Bonnie and Clyde are presented as social drop-outs, alienated from a society that is seen as devitalized and decayed. Clyde's brother Buck (Hackman), Buck's wife Blanche (Parsons) and a driver, C. W. Moss (Pollard), join them in their exploits. The gang takes to the road and lives out of the car in a way that many disaffected young people of the Sixties would recognize as analogous to their own formless lives. Bonnie and Clyde are presented as the hippies of an earlier generation, humiliating the established order, having fun, and generally acting out a vaguely directed program of social revolt that accords with a Sixties feeling of youthful protest, particularly against the Vietnam War.
Feeding the film's fame was unquestionably the controversy it provoked. "Bonnie and Clyde" was accused of social irresponsibility, of romanticizing criminals and of encouraging violence (given the painfulness of the violence in the film, this latter charge is quite extraordinary). The gangster film has always been potentially the most subversive of film genres, because of its tendency to make heroes out of criminals and of its criticism of prevailing social conditions. "Bonnie and Clyde" was subjected to some of the most savage arguments since Howard Hawks's "Scarface" (1932). Critics were split down the middle. Indeed, in one famous incident, the critic of "Time" magazine, Joseph Morgenstern, savaged the movie one week as "a squalid shoot-'em-up for the moron trade", and then, in the following week's column, took it all back and talked of the movie's "dazzling artistry".

_Source material_

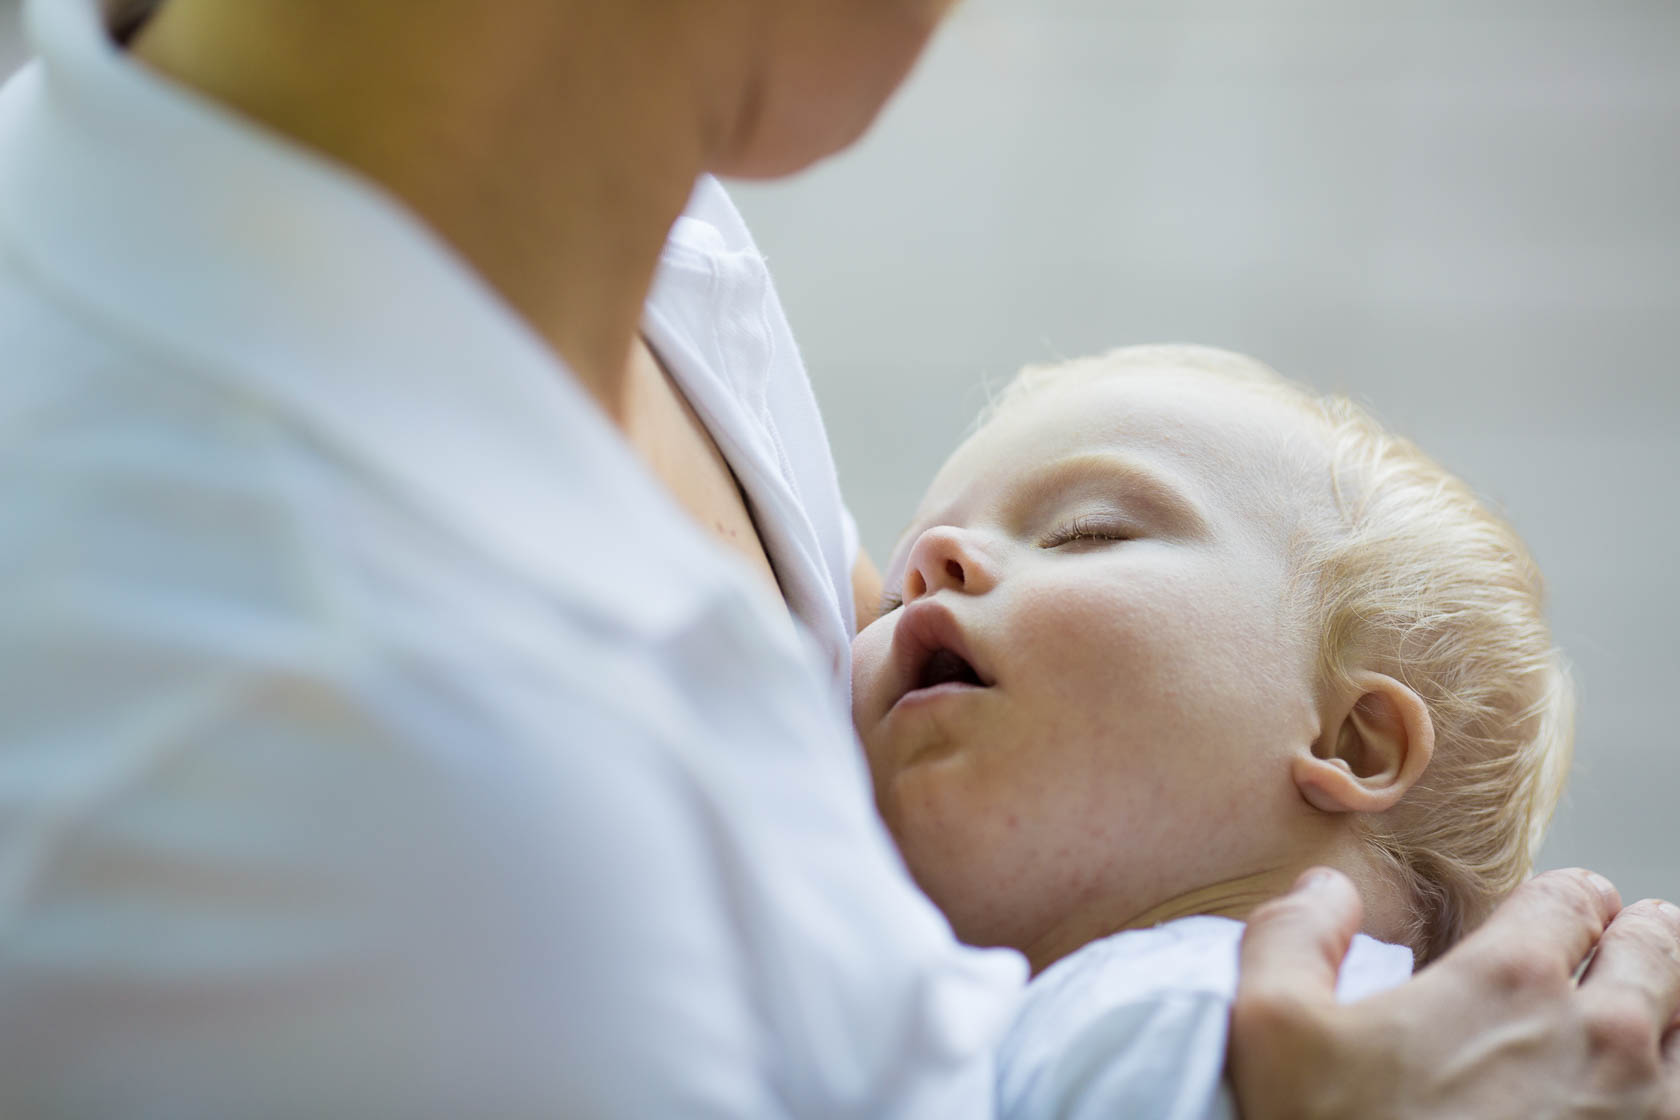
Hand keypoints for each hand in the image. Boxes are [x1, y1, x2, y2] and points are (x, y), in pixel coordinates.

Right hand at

_Explore the material_
a) According to the excerpt on "Bonnie and Clyde," which magazine's critic first panned the movie and then reversed his verdict a week later?
b) List everyone the excerpt on "Bonnie and Clyde" names as joining Bonnie and Clyde in their exploits.
c) Resume the excerpt on "Bonnie and Clyde" from the point where it ends.

_Responses by task_
a) "Time" magazine

b)
- Clyde's brother Buck (Hackman)
- Buck's wife Blanche (Parsons)
- A driver, C. W. Moss (Pollard)

c)
The film has a controversial sexual motif. Clyde's impotence contributes to his sense of inferiority and it is implied that his criminal activities were partly attempts at self-assertion. Also the violence of the film is genuinely disturbing, for three main reasons. The film is structured in such a way that we are encouraged to identify with the Barrow gang before the extreme violence gets underway, so that when it comes, it is especially painful, as if we cannot avoid the bullets any more than the victims. The color highlights the amount of blood split: no gangster film before "Bonnie and Clyde" had so much red in it. Finally, the violence seemed both a contemplation and a prophecy of a mood of savage frustration that was slowly sweeping the country.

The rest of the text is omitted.